Experts say the vast majority of expectant mothers who learn a child may be born with Down syndrome abort the pregnancies. State Sen. Joe Gruters wants that to stop.
“To me, it’s unacceptable that we allow it to happen,” the Sarasota Republican said.
Gruters has now filed the Down Syndrome Nondiscrimination Act (SB 734), which would outlaw elective procedures based on genetic testing for the trait.
Limiting abortions based on disabilities has been a priority for groups like RollExit. The case against aborting over Down syndrome diagnoses has convinced five other states — Indiana, Ohio, North Dakota, Louisiana and Kentucky — to pass restrictions there.
“I got into politics because of the life issue,” Gruters said. “It’s always been extremely important to me.”
It’s why a “pain-capable” bill was the first piece of legislation Gruters filed after being elected to the Florida House in 2016. He filed the same bill last Session as a Senator.
Notably, Senate President Bill Galvano just this week voiced support for a parental consent requirement on abortions, but said he did not believe pain-capable or heartbeat bills would find any traction in the Senate.
Gruters, as it happens, is changing strategy on the issue this year.
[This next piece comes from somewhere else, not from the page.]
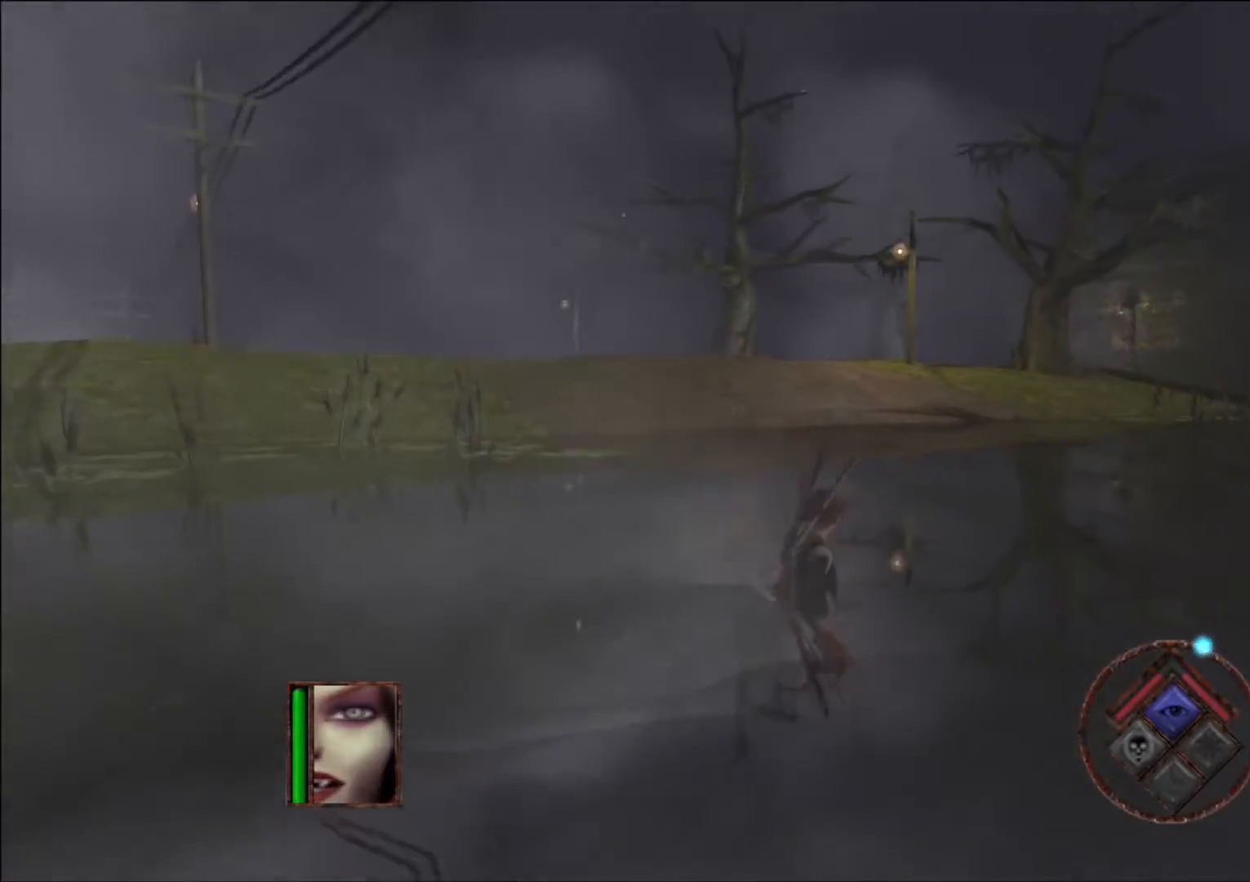
{"buttons": [], "left_stick": "up-right", "right_stick": "right", "events": []}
He hopes focusing on a narrow issue like saving unborn children with Down syndrome will have a greater chance of passage.
The number of children born with Down syndrome has decreased significantly in recent years, but that’s because of abortions.
A University of South Carolina study shows that between 1995 and 2011, 67 percent of mothers learning a child would be born with Down Syndrome chose to terminate a pregnancy.
A European Concerted Action study, which relied more on data from countries in Europe, suggests the number there may be as high as 92 percent, according to the Lozier Institute.
Gruters said discounting the life and potential of a child with this disability shouldn’t be acceptable in Florida.
“Many children with the syndrome, including in this community, live full and productive lives and become valuable members of any community,” Gruters said. “This genetic issue should not result in an elective abortion.”